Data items
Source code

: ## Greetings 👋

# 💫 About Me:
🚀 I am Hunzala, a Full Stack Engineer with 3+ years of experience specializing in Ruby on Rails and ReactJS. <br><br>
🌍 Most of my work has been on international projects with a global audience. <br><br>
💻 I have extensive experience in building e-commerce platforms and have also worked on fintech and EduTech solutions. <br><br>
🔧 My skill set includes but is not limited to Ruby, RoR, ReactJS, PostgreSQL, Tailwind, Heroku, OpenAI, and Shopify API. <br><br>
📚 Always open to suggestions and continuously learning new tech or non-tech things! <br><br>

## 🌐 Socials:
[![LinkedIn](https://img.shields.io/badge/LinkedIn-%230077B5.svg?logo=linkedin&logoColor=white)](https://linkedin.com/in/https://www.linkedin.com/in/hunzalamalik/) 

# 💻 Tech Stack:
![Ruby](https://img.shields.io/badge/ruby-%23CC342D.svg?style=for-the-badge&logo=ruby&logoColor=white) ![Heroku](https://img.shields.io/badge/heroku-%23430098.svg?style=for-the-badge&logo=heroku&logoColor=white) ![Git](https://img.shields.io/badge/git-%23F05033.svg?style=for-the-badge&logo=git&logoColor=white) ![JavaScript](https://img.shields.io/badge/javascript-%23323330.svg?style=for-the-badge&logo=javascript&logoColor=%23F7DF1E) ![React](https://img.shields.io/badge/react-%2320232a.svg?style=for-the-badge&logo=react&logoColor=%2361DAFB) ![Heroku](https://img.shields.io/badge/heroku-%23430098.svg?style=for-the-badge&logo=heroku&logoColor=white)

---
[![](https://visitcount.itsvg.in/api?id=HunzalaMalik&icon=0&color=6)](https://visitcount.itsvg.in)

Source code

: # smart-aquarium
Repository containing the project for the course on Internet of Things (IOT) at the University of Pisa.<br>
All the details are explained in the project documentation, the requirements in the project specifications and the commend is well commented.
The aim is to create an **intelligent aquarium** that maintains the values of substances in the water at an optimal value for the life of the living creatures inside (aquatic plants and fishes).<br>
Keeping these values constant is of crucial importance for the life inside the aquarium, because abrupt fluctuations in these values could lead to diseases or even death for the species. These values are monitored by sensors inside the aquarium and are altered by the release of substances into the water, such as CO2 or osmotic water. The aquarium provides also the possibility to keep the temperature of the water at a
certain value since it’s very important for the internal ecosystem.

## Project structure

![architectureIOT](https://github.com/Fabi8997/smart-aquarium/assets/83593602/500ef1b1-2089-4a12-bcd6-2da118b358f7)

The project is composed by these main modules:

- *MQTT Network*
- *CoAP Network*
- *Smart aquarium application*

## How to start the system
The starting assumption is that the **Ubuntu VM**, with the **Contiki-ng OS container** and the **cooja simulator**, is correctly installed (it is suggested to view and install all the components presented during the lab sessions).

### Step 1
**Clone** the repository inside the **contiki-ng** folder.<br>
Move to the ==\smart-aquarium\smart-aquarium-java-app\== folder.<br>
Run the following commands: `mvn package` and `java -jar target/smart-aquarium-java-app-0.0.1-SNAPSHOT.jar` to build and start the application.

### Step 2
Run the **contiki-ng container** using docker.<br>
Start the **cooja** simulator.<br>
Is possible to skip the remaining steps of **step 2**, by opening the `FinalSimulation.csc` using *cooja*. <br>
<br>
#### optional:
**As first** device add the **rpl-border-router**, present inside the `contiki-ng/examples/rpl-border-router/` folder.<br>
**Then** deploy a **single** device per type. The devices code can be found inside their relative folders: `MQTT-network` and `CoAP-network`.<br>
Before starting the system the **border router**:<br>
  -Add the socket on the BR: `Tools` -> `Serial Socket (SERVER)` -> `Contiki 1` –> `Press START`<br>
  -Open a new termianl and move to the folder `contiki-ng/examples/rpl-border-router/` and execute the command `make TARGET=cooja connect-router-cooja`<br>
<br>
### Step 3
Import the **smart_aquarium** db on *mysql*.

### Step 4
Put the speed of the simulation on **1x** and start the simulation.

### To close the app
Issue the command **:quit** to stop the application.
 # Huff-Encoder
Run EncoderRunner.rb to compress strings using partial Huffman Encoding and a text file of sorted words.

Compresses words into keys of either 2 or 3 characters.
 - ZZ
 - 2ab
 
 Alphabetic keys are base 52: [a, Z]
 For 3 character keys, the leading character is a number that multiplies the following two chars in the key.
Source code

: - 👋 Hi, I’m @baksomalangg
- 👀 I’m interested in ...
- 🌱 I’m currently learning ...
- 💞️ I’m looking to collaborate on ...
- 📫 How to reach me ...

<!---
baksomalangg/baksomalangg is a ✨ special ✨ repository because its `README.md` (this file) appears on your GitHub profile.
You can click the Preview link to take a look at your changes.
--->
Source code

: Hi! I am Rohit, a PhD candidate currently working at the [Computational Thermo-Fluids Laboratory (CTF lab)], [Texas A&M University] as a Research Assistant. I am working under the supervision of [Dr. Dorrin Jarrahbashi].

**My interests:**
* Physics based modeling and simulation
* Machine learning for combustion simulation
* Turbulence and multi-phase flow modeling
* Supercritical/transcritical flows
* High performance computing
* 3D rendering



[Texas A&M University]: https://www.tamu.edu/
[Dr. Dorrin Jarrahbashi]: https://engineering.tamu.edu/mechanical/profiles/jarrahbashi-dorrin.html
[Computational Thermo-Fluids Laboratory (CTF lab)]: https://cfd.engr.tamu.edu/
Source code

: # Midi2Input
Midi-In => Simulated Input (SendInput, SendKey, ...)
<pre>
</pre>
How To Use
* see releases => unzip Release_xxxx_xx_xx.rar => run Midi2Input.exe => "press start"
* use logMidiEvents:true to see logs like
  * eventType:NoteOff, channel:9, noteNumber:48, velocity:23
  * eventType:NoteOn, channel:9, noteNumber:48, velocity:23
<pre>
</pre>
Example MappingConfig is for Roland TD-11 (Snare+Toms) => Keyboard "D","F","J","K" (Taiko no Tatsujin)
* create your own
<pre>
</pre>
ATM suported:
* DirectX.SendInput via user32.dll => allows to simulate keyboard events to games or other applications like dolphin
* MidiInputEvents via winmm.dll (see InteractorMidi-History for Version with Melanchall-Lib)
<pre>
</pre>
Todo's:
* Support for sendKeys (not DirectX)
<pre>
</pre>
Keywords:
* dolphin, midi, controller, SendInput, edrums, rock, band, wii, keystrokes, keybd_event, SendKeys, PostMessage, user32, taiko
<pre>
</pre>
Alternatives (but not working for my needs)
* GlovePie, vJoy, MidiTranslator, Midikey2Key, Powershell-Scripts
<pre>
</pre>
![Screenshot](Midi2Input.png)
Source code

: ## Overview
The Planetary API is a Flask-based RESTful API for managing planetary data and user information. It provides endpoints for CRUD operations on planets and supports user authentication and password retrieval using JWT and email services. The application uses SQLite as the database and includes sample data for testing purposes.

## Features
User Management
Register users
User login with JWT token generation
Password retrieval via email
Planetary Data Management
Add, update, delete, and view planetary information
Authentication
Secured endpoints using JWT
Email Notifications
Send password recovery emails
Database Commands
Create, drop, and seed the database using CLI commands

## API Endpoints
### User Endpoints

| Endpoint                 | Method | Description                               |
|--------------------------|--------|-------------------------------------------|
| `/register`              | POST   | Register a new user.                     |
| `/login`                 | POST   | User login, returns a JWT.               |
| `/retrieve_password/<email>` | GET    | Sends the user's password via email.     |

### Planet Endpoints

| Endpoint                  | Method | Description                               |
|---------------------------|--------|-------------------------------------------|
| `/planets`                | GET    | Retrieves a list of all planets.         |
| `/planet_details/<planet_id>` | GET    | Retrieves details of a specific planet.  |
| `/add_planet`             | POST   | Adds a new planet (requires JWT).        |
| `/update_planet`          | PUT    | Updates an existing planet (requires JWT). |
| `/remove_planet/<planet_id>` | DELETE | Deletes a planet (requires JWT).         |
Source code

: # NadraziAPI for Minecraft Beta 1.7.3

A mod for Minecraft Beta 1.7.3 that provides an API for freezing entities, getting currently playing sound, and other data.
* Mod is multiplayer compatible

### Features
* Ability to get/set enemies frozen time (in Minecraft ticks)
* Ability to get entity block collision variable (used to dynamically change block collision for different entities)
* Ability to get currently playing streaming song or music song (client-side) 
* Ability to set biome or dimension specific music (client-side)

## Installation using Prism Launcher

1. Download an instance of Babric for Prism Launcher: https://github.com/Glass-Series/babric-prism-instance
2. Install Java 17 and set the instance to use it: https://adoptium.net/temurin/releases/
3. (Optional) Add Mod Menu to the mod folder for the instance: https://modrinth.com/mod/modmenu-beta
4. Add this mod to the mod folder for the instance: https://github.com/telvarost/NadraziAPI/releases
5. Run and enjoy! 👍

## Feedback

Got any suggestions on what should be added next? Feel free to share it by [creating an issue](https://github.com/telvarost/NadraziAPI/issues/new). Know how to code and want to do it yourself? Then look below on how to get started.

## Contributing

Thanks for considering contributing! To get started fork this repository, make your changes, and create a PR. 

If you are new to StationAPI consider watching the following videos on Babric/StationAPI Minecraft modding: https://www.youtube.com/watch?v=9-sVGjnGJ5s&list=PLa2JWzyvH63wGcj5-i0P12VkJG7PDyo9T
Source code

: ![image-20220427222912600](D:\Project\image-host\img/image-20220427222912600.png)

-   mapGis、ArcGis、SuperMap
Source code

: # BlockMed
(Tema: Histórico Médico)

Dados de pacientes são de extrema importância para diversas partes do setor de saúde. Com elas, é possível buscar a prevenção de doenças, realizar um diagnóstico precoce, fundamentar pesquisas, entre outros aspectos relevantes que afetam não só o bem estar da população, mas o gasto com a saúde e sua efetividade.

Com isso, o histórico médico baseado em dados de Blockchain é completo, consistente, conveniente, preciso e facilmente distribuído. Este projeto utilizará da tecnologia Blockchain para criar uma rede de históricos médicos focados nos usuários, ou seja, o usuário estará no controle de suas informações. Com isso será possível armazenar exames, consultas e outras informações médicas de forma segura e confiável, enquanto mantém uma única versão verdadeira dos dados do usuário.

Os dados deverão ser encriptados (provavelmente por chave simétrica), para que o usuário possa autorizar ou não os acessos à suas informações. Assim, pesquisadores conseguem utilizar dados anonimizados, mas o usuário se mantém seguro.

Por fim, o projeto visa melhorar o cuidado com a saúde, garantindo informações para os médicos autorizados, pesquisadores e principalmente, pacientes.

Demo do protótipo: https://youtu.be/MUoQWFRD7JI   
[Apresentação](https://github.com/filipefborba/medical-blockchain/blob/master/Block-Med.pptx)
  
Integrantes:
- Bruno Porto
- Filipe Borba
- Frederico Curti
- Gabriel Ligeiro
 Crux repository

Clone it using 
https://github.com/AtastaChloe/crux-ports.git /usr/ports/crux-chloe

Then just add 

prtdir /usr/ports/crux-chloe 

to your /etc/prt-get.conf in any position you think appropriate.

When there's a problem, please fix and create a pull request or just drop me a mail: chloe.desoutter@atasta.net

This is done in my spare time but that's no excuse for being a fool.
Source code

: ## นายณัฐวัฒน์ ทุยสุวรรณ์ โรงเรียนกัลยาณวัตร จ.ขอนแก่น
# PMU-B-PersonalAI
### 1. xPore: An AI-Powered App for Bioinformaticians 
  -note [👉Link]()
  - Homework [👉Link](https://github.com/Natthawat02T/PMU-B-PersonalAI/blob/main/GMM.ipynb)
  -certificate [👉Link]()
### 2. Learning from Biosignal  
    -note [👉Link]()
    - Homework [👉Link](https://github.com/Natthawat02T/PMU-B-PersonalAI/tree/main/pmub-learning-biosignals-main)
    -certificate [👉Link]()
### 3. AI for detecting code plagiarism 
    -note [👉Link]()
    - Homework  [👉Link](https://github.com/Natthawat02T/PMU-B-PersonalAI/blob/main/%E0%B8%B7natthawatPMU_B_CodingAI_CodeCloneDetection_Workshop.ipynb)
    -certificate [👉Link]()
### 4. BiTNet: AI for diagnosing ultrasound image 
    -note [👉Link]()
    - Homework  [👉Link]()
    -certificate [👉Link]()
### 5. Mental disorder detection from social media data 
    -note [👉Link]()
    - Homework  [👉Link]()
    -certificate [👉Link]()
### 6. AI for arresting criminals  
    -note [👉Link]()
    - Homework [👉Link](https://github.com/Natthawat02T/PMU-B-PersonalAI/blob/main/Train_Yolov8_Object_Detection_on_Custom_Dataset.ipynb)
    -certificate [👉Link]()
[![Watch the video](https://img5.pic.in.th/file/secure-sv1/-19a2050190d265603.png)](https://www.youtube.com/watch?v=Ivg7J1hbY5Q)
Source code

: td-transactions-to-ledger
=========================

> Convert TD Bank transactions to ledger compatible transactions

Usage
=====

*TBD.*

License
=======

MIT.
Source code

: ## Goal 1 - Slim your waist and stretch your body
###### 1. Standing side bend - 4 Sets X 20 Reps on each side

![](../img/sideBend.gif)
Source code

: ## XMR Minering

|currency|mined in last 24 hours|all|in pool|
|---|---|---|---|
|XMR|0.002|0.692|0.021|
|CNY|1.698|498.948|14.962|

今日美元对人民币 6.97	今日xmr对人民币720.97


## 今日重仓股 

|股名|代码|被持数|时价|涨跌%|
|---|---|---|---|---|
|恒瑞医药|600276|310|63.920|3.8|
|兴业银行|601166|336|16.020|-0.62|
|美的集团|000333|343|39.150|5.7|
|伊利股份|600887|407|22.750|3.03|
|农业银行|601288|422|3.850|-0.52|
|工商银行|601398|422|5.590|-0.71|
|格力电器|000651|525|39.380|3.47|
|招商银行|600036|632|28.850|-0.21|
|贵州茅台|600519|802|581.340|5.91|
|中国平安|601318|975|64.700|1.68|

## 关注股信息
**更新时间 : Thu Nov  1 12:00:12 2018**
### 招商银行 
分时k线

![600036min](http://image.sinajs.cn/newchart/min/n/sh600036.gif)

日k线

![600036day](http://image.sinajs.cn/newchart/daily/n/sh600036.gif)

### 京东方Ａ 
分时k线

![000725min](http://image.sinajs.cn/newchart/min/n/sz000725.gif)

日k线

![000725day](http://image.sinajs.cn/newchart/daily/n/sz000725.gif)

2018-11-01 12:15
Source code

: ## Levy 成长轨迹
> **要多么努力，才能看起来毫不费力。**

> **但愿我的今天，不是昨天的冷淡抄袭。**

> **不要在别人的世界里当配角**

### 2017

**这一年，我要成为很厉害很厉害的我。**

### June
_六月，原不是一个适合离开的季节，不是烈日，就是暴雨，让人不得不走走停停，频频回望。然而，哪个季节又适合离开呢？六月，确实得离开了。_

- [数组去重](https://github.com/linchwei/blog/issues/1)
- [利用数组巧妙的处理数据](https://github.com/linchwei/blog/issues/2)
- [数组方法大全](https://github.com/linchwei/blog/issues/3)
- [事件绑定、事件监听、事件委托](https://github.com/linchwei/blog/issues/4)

Task prompt: Find every line in the data items that contains the string "blog", matching case exactly, and copy each of those lines.

Finished exercise:
- [数组去重](https://github.com/linchwei/blog/issues/1)
- [利用数组巧妙的处理数据](https://github.com/linchwei/blog/issues/2)
- [数组方法大全](https://github.com/linchwei/blog/issues/3)
- [事件绑定、事件监听、事件委托](https://github.com/linchwei/blog/issues/4)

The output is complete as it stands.